[Stored data]
□ □ □ □ □
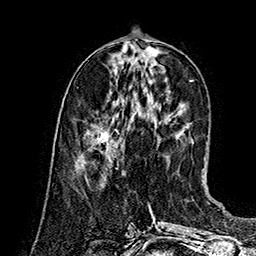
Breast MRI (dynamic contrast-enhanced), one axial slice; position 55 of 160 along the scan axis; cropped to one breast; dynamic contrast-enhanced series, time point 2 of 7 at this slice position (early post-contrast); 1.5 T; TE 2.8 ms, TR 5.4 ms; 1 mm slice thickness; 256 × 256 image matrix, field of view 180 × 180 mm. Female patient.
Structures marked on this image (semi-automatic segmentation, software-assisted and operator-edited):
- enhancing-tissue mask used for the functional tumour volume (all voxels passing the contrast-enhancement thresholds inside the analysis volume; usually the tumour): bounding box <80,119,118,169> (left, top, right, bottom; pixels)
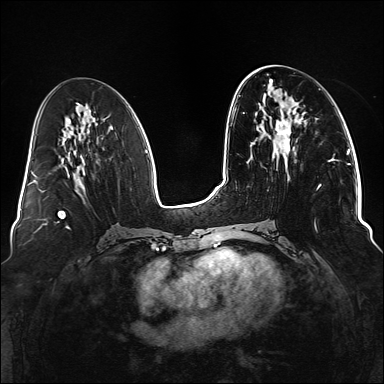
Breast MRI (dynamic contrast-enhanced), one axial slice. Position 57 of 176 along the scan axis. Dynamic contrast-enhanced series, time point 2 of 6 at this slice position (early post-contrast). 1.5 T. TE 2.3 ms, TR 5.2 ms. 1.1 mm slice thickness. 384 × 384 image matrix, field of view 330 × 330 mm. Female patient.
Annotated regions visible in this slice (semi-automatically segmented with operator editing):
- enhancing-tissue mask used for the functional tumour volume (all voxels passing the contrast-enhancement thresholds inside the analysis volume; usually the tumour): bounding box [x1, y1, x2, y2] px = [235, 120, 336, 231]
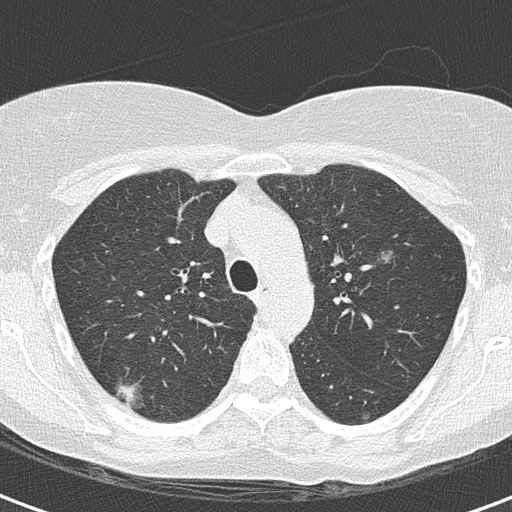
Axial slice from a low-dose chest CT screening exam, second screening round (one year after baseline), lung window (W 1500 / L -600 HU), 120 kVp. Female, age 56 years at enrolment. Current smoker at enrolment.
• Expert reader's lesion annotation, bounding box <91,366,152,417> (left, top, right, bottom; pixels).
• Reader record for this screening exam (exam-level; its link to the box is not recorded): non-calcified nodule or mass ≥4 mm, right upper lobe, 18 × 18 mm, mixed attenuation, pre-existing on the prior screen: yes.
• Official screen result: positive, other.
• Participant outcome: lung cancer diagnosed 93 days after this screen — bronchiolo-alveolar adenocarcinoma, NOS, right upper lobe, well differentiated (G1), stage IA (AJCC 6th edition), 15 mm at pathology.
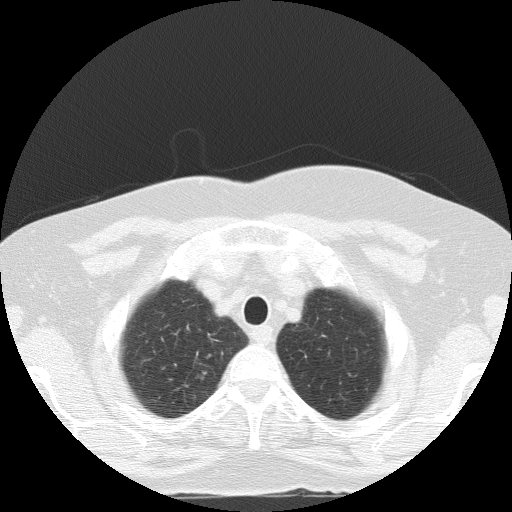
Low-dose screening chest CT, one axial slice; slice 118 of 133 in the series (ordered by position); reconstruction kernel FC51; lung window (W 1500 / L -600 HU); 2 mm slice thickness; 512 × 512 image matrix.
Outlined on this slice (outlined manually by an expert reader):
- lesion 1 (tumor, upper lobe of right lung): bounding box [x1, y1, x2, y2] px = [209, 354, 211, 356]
□ □ □ □ □
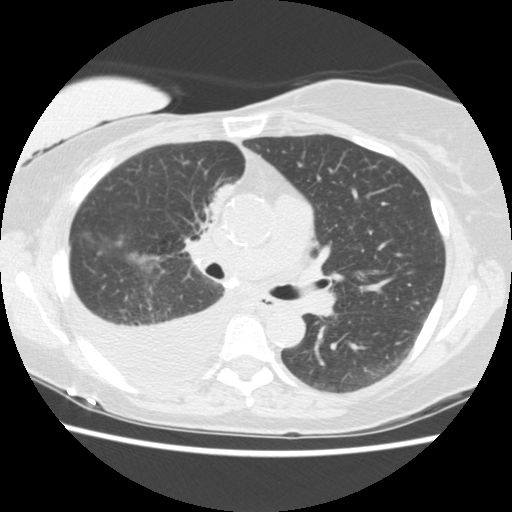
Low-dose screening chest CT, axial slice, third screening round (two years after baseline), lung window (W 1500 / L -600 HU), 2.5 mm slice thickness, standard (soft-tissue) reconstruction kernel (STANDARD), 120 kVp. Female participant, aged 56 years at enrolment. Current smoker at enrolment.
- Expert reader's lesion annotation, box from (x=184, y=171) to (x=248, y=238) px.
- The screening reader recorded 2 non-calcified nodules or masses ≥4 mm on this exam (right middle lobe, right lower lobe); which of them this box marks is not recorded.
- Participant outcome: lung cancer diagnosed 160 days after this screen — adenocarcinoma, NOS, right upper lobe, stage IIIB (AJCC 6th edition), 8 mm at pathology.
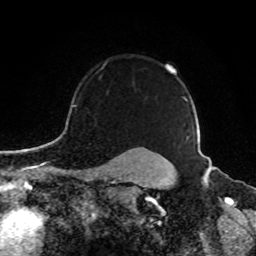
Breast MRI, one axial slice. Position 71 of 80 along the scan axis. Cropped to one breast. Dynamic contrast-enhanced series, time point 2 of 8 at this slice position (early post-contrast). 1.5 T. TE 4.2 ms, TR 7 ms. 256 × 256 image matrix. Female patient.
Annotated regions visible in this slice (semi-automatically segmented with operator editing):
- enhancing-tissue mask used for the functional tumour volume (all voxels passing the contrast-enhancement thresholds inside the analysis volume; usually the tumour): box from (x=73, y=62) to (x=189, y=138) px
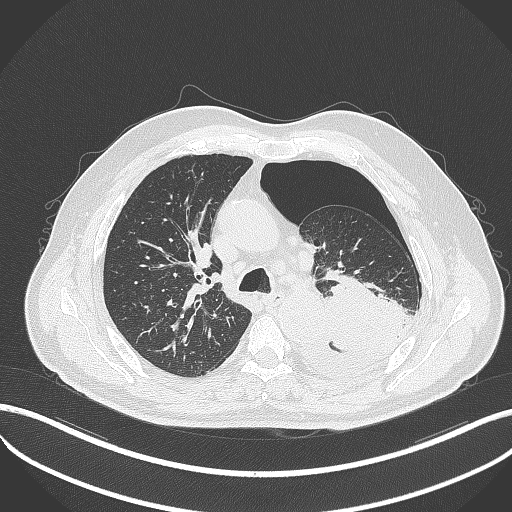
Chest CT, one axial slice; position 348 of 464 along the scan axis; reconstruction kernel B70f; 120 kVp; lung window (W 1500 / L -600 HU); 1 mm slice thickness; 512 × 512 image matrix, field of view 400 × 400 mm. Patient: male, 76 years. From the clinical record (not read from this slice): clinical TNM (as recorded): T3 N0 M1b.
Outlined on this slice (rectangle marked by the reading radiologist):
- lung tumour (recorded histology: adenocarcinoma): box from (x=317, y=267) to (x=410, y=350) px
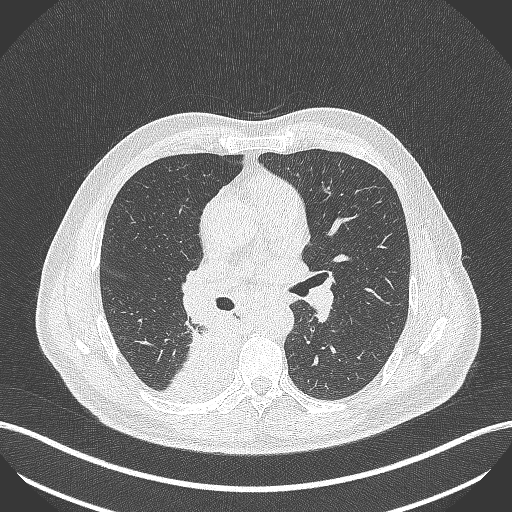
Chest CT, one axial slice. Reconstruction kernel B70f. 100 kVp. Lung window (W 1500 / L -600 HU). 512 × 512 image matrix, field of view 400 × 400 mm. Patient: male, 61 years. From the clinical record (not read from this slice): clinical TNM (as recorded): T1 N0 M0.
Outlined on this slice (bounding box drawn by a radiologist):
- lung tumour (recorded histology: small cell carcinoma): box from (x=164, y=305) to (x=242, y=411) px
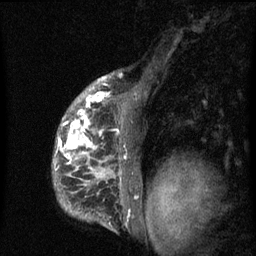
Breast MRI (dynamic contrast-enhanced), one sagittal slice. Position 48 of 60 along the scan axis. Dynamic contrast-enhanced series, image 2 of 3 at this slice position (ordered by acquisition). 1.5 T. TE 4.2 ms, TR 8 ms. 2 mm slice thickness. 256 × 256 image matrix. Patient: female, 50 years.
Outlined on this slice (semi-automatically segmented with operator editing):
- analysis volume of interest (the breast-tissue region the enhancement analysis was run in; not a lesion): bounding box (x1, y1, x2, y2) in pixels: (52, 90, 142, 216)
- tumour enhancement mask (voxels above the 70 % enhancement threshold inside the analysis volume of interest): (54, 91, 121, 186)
□ □ □ □ □
Exercise details
Print exactly, with no pictures, the lines above from the one that holds "- lung tumour (recorded histology: small" through the one that holds "Outlined on this slice (semi-automatically", both of them included.

Your response
- lung tumour (recorded histology: small cell carcinoma): box from (x=164, y=305) to (x=242, y=411) px
Breast MRI (dynamic contrast-enhanced), one sagittal slice. Position 48 of 60 along the scan axis. Dynamic contrast-enhanced series, image 2 of 3 at this slice position (ordered by acquisition). 1.5 T. TE 4.2 ms, TR 8 ms. 2 mm slice thickness. 256 × 256 image matrix. Patient: female, 50 years.
Outlined on this slice (semi-automatically segmented with operator editing):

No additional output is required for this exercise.